> **Available data**
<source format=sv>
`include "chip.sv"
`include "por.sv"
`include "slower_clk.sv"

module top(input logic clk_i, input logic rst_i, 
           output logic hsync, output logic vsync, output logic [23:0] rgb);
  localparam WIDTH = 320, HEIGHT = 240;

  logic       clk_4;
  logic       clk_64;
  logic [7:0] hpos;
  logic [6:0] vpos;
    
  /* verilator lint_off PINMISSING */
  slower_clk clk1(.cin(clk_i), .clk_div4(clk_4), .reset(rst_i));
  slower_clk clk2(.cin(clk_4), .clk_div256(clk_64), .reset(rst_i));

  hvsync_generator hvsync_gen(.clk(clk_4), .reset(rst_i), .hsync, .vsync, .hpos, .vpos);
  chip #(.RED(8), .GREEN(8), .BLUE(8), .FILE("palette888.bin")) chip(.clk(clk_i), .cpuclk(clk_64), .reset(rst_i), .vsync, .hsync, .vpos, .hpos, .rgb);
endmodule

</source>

...

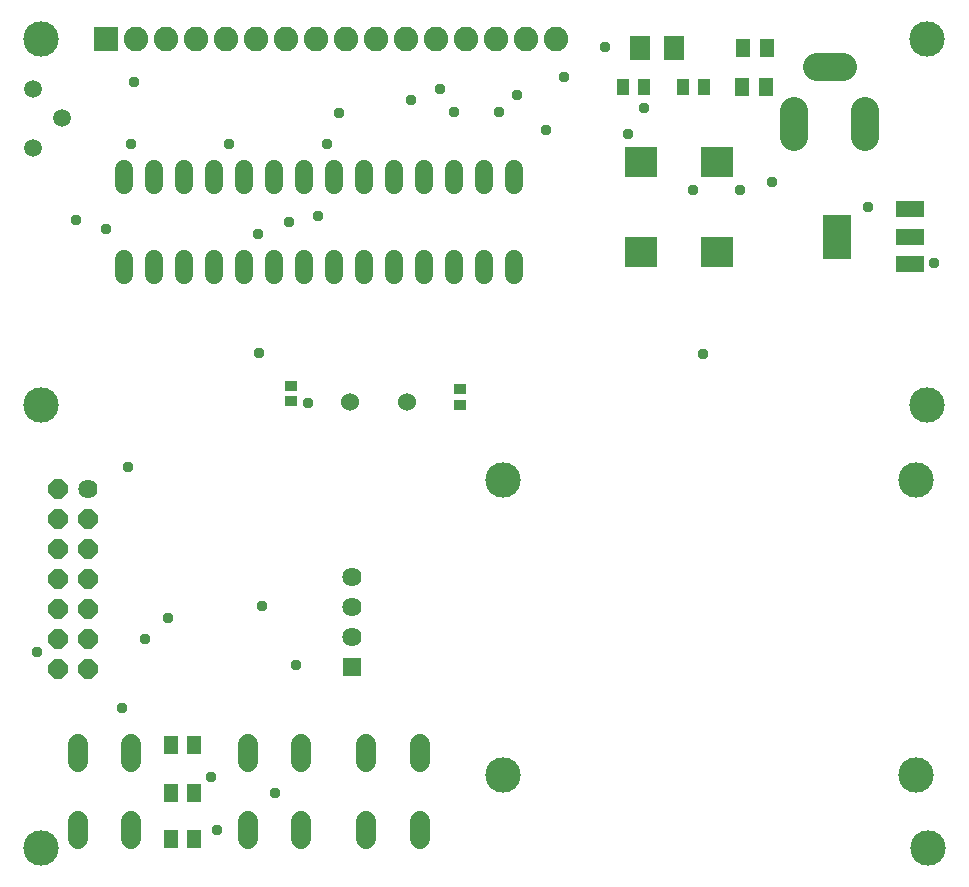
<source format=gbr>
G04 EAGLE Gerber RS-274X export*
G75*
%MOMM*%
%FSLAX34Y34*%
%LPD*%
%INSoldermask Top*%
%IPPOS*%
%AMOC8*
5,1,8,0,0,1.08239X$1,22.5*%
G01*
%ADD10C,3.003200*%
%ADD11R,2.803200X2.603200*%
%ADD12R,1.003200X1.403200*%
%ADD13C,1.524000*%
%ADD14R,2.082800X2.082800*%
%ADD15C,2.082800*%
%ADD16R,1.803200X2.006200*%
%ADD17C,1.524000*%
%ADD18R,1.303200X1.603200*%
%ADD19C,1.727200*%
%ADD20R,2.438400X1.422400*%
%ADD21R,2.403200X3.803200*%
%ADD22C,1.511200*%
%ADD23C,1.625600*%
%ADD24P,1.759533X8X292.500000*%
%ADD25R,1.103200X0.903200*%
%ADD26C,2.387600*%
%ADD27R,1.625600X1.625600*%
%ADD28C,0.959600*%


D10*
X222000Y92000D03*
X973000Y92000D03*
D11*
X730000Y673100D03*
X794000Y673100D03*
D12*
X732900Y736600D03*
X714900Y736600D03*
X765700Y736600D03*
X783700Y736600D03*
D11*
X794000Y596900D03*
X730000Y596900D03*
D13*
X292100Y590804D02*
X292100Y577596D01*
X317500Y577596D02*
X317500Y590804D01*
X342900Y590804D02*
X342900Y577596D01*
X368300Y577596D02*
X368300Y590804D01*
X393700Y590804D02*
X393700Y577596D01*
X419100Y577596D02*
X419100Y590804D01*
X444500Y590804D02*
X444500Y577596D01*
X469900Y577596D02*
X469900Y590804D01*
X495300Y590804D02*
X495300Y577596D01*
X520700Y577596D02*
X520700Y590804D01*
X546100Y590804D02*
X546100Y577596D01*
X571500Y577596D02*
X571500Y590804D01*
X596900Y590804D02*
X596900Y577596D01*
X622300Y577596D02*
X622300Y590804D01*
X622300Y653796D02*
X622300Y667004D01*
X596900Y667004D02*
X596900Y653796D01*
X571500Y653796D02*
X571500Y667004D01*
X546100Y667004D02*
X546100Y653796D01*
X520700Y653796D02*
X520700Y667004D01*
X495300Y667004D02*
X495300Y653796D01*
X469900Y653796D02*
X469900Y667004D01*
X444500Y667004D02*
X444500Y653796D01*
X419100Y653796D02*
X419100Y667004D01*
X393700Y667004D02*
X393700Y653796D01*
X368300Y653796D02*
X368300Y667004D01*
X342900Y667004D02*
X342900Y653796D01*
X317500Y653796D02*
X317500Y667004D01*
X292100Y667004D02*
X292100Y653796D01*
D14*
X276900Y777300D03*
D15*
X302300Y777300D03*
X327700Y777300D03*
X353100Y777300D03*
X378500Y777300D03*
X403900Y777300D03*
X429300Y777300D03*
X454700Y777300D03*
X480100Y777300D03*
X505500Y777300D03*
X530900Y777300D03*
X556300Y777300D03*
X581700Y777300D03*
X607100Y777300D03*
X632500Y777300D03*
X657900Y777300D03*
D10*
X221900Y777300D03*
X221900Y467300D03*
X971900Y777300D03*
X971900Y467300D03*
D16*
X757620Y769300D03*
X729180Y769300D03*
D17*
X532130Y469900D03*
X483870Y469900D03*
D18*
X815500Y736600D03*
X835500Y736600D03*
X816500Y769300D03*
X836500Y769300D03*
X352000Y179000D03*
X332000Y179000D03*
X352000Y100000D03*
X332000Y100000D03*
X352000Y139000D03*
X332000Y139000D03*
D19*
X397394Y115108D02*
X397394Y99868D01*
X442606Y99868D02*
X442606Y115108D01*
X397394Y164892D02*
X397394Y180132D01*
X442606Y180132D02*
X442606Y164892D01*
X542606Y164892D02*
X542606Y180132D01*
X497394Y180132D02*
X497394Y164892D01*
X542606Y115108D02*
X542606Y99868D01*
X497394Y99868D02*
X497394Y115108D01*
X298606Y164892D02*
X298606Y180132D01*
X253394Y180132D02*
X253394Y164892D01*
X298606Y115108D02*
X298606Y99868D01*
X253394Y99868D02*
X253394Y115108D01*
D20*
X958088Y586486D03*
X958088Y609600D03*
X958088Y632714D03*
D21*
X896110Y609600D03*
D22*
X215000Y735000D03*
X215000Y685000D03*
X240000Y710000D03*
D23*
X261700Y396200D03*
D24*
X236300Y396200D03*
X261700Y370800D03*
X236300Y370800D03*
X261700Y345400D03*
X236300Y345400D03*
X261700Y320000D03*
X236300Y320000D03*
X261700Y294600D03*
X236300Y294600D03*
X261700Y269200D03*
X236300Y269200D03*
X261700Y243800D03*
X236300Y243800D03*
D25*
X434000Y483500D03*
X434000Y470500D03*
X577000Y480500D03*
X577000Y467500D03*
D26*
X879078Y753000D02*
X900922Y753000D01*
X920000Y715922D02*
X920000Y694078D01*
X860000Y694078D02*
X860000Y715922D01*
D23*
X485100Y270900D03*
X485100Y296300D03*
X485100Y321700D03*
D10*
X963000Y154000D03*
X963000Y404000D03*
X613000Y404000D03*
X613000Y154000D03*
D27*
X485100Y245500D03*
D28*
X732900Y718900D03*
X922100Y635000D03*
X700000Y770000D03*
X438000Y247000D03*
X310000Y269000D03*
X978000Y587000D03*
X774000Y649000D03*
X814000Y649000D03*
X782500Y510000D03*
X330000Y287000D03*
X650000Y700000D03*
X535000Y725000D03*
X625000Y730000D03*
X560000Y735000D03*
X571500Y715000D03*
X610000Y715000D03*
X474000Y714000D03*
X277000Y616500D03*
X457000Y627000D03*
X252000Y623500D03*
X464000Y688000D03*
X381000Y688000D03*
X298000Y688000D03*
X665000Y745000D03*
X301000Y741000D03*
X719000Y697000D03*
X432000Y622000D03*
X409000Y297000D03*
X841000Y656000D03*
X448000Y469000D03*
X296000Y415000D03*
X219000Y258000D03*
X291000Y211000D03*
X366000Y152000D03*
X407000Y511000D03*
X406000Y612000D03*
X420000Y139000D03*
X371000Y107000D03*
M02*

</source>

...

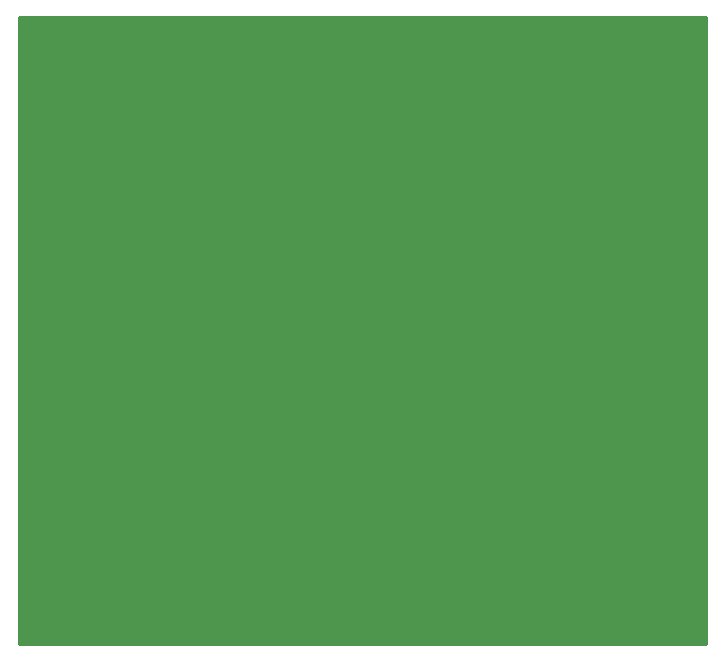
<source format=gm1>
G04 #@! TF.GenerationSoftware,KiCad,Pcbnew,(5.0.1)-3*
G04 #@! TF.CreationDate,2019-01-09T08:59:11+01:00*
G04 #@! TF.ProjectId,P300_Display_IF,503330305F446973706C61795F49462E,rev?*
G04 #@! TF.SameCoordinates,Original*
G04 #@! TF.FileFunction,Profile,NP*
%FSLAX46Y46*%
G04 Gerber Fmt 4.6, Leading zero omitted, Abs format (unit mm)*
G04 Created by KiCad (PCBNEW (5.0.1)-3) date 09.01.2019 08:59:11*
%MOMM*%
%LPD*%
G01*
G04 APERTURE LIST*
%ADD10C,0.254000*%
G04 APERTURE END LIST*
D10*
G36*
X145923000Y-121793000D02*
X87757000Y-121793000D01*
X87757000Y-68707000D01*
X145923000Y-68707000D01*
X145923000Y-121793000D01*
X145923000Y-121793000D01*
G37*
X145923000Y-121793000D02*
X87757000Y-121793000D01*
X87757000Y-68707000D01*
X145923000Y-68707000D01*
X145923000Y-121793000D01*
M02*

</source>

> **Instructions to follow**
Using the entries above, give again exactly the lines from the line holding "X596900Y577596D01*" through the line holding "X632500Y777300D03*". Include both end lines and nothing else.

> **Finished exercise**
X596900Y577596D01*
X622300Y577596D02*
X622300Y590804D01*
X622300Y653796D02*
X622300Y667004D01*
X596900Y667004D02*
X596900Y653796D01*
X571500Y653796D02*
X571500Y667004D01*
X546100Y667004D02*
X546100Y653796D01*
X520700Y653796D02*
X520700Y667004D01*
X495300Y667004D02*
X495300Y653796D01*
X469900Y653796D02*
X469900Y667004D01*
X444500Y667004D02*
X444500Y653796D01*
X419100Y653796D02*
X419100Y667004D01*
X393700Y667004D02*
X393700Y653796D01*
X368300Y653796D02*
X368300Y667004D01*
X342900Y667004D02*
X342900Y653796D01*
X317500Y653796D02*
X317500Y667004D01*
X292100Y667004D02*
X292100Y653796D01*
D14*
X276900Y777300D03*
D15*
X302300Y777300D03*
X327700Y777300D03*
X353100Y777300D03*
X378500Y777300D03*
X403900Y777300D03*
X429300Y777300D03*
X454700Y777300D03*
X480100Y777300D03*
X505500Y777300D03*
X530900Y777300D03*
X556300Y777300D03*
X581700Y777300D03*
X607100Y777300D03*
X632500Y777300D03*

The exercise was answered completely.